Let's create another example `d` to see further examples of methods.

In [12]:
d = "Python rocks"

The type of `d` is `str`, which is short for "**string**" and is defined in computer science as a sequence of characters.

In [13]:
type(d)

str

`str` objects support various methods that "make sense" in the context of textual data, for example, the `.lower()` and `.upper()` methods.

In [14]:
d.lower()

'python rocks'

In [15]:
d.upper()

'PYTHON ROCKS'

### "Complex" Data Types

The examples in the previous section are considered "simple" as they only model *scalar* values (i.e., an individual object per example). However, we have already seen an example of a more "complex" object, namely the `list` called `numbers` from before.

In [16]:
numbers = [1, 2, 3, 4]

In [17]:
type(numbers)

list

In [18]:
numbers

[1, 2, 3, 4]

`list` objects also come with specific methods on them, for example, the `.append()` method that adds another element at the end of a `list`.

In [19]:
numbers.append(5)

Note how the `.append()` method does not lead to any output below the code cell. That is an indication that `numbers` is "changed in place." The formal term for this property is **mutability**. A good working definition is: Any object whose value can be changed *after* its creation, is a **mutable** objects. Objects *without* this property are called **immutable**.

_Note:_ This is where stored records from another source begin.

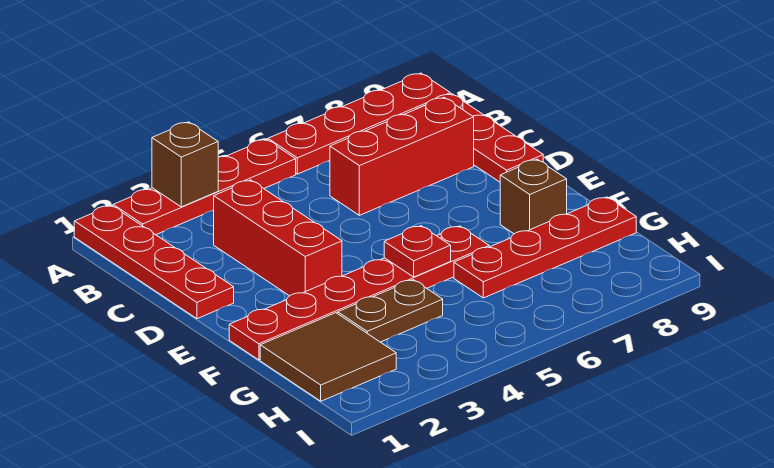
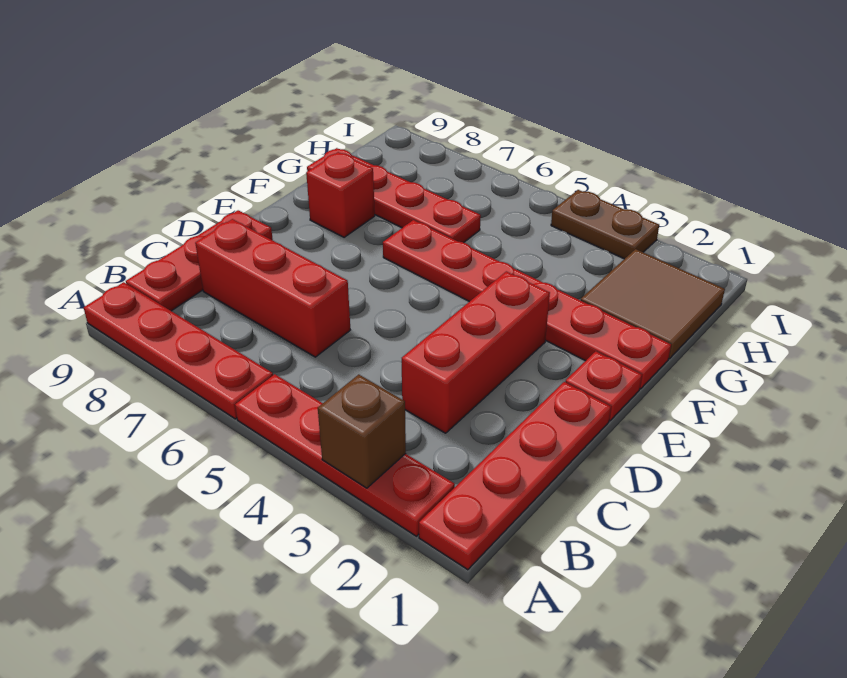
red plate F5 level 2 -> red plate E1 level 1
brown brick F8 level 1 -> red brick F8 level 1
brown plate G3:G4 level 1 -> brown plate I3:I4 level 1

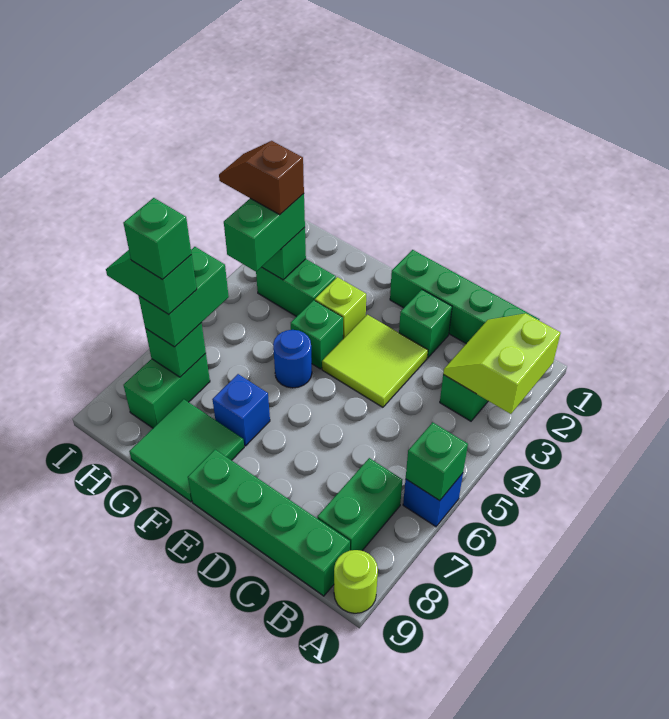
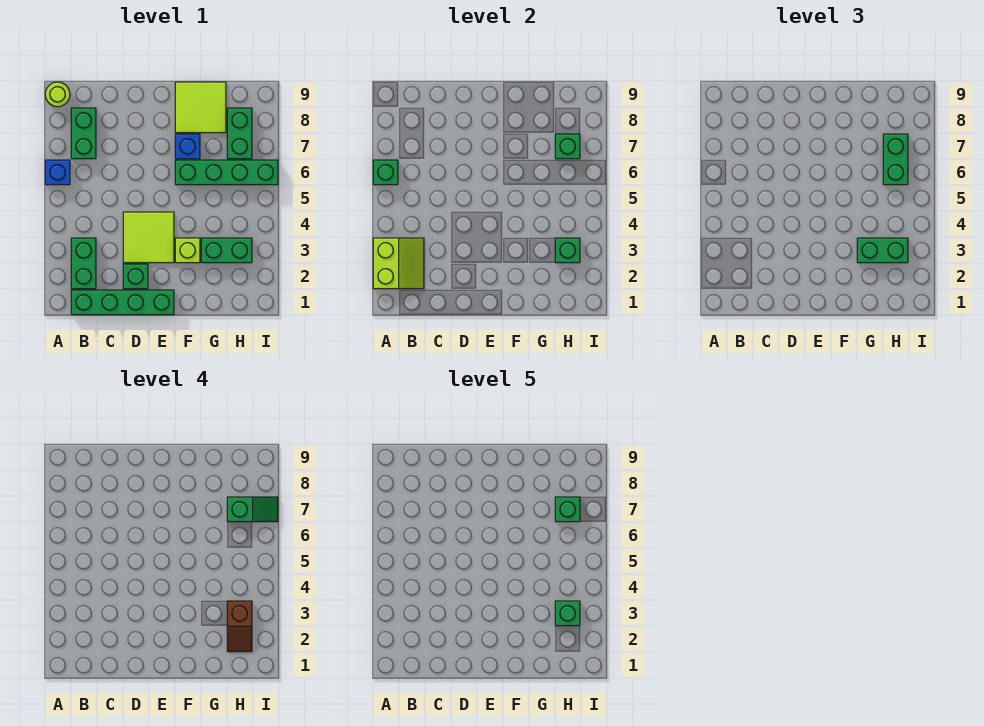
green brick B9:E9 level 1 -> green brick F6:I6 level 1
green brick F4 level 1 -> green brick H3 level 5
blue round brick F5 level 1 -> none
green tile F8:G9 level 1 -> lime tile F8:G9 level 1
green brick H3:H4 level 3 -> green brick G3:H3 level 3
brown slope H3:I3 level 4 top H -> brown slope H2:H3 level 4 top 3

An example for the latter, is the `tuple` data type. `tuple`s are simply `list`s with the additional property that they cannot be changed. Everything is else is the same as for `list`s. `tuple`s are created with parentheses replacing the brackets.

In [20]:
more_numbers = (7, 8, 9)

`more_numbers` does not know about the `.append()` method.

In [21]:
more_numbers.append(10)

AttributeError: 'tuple' object has no attribute 'append'

Whereas both `list` and `tuple` objects perserve the **order** of their elements, the `set` data type does not. Additionally, any object may only be an element of a `set` at most once. The syntax to create `set`s are curly braces, `{` and `}`. By giving up order, `set` objects offer significantly increased processing speed in various situations.

In [22]:
other_numbers = {3, 2, 1, 3, 3, 2}

In [23]:
other_numbers

{1, 2, 3}

One last example of a "complex" data type is the `dict`ionary type, which models a mapping relationship among the objects it contains. The syntax to create `dict`s also involves curly braces with the additon of using a `:` to specify the mapping relationships.

For example, to map `int`egers to `str`ings modeling the English words corresponding to the numbers, we could write the following. The objects to the left of the `:` take the role of the **keys** while the ones to the right take the role of the **values**.

In [24]:
to_words = {
    0: "zero",
    1: "one",
    2: "two",
}

The main purpose of `dict`s is to **look up** the value mapped to by some key. We can use the indexing notion to achieve that.

In [25]:
to_words[0]

'zero'

Looking up the values can *not* be done as the `KeyError` below shows.

In [26]:
to_words["zero"]

KeyError: 'zero'

Instead, we would have to create a `dict` mapping the words to numbers, like the one below.

In [27]:
to_numbers = {
    "zero": 0,
    "one": 1,
    "two": 2,
}

In [28]:
to_numbers["zero"]

0

`dict`s are among the most optimized data type in the Python world and a major building block in codebases solving real-life problems.

A big factor in getting good at any programming language is to learn what data types to use in which situations. There is no "best" data type; choosing among a couple of data types always comes down to trade-offs.